> About this exercise:
The answer should be one number, the count of lines in the data with "shift".
==== Data shown ====
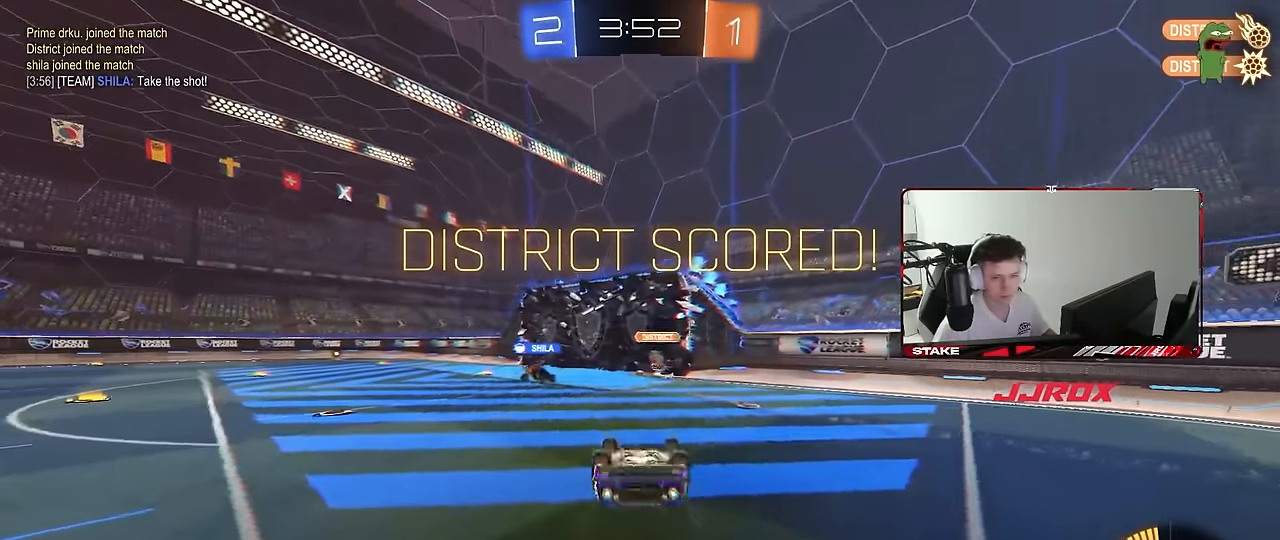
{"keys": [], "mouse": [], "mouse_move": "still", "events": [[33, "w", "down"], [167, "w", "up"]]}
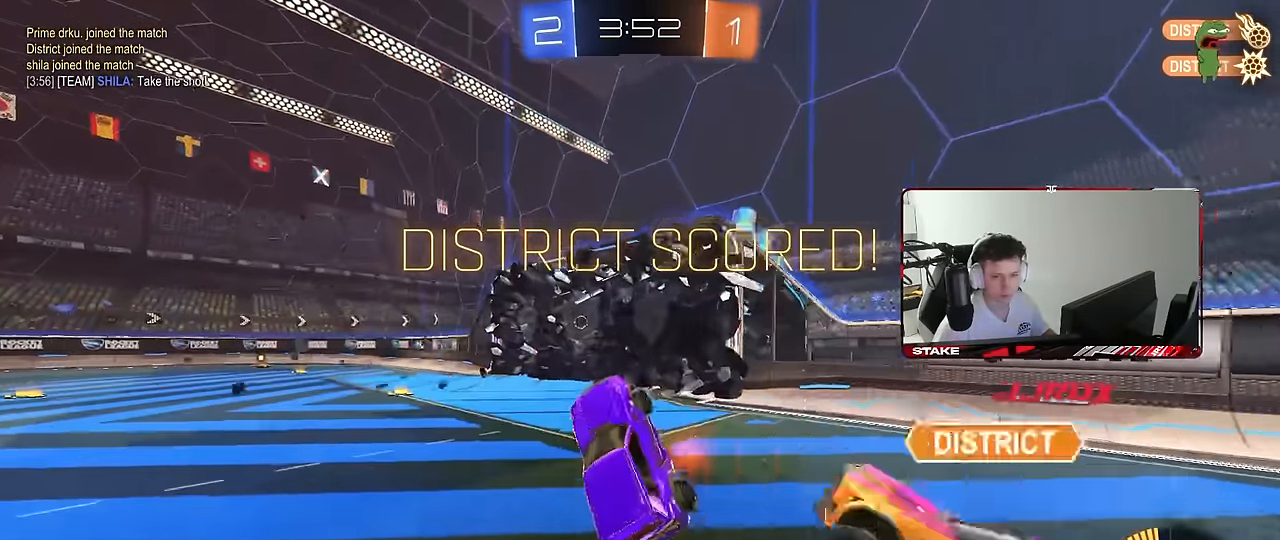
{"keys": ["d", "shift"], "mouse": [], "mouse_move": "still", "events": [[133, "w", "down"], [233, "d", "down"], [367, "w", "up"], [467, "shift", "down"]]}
====
==== Data shown ====
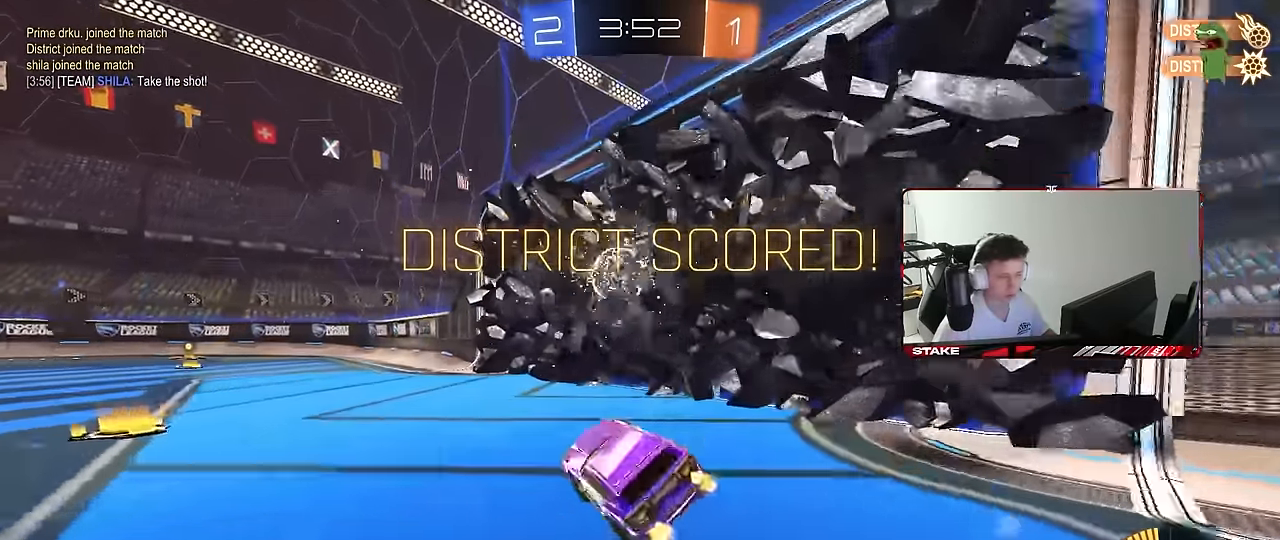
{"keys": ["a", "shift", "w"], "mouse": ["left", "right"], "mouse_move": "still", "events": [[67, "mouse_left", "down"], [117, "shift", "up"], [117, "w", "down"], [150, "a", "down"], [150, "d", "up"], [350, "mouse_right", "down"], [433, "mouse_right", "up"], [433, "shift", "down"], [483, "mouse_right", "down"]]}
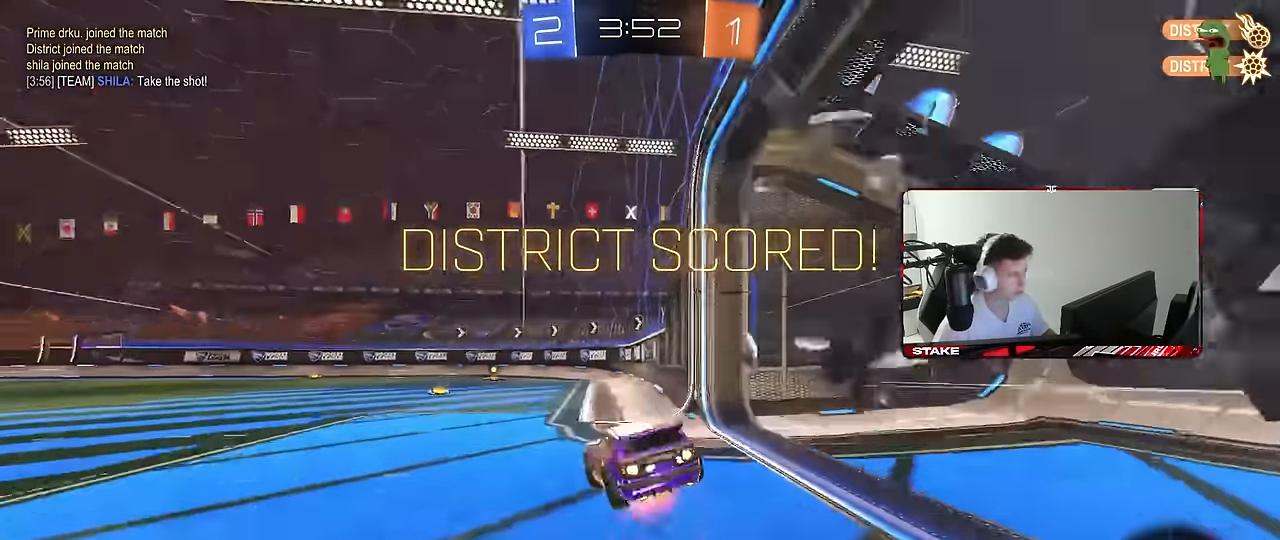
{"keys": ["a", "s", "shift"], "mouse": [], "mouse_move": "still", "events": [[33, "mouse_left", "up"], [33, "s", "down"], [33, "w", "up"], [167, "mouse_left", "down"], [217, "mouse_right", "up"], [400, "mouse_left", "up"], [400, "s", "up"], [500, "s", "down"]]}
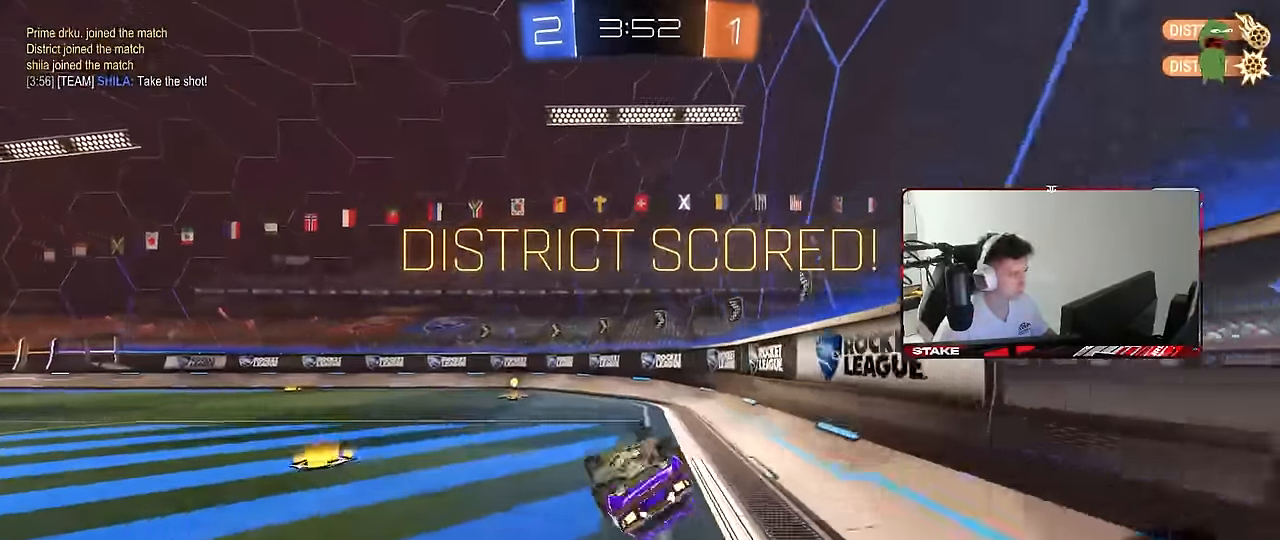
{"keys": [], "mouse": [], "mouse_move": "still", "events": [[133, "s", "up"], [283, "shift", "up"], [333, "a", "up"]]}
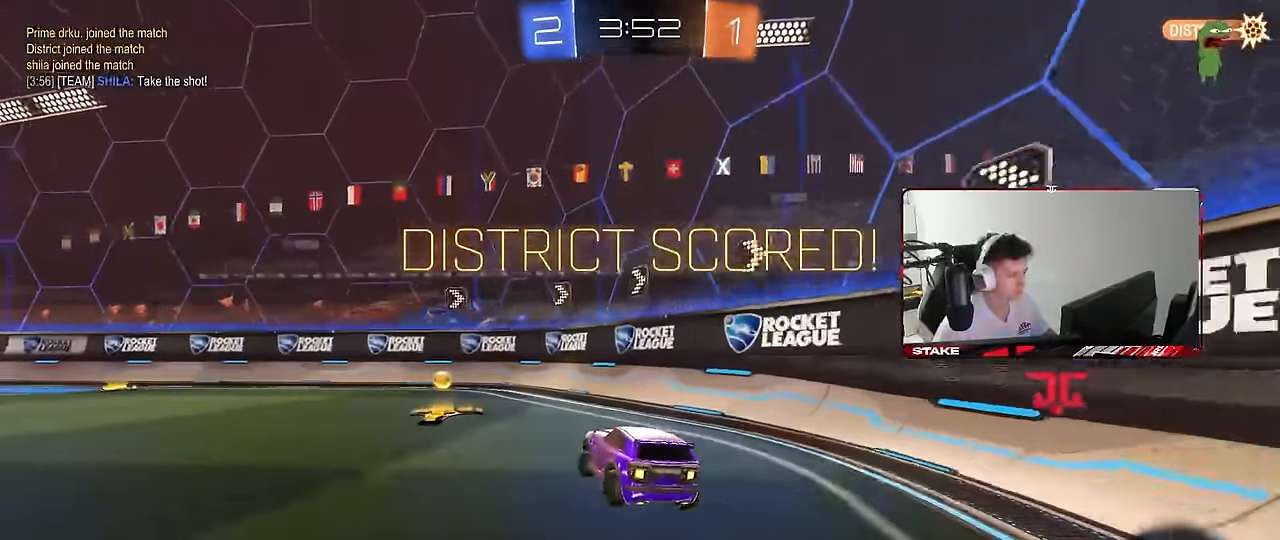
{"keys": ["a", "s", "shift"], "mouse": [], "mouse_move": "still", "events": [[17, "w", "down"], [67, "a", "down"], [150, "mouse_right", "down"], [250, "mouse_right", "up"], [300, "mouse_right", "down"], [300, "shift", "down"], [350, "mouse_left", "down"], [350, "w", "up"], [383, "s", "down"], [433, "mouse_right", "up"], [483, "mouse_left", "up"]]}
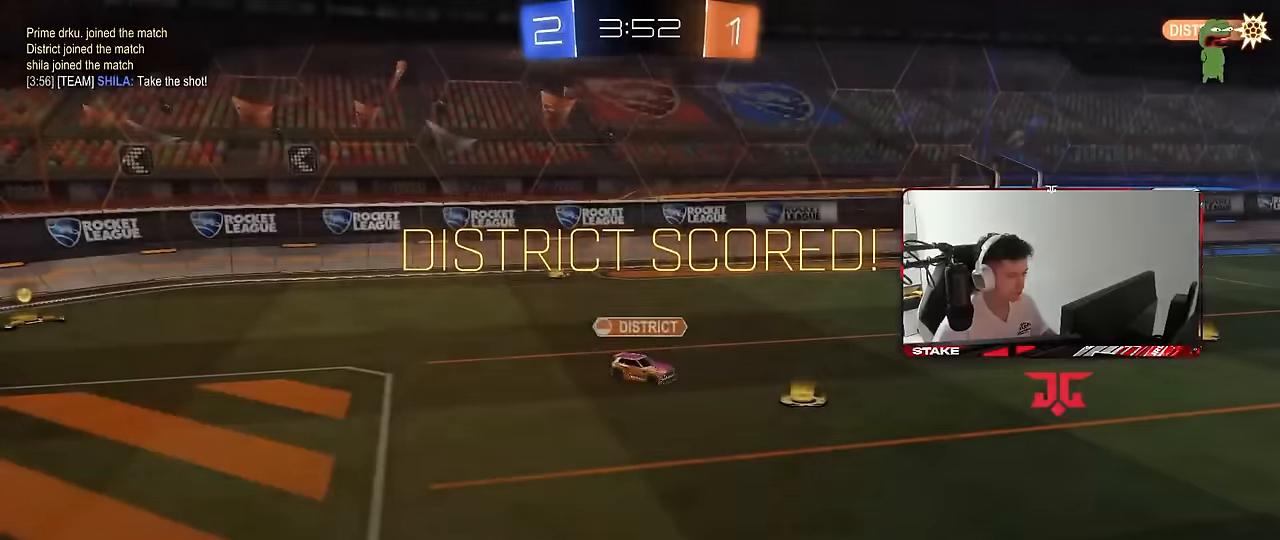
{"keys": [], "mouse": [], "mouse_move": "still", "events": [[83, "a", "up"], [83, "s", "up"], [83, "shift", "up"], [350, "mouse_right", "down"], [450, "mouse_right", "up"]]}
====
> Your response:
6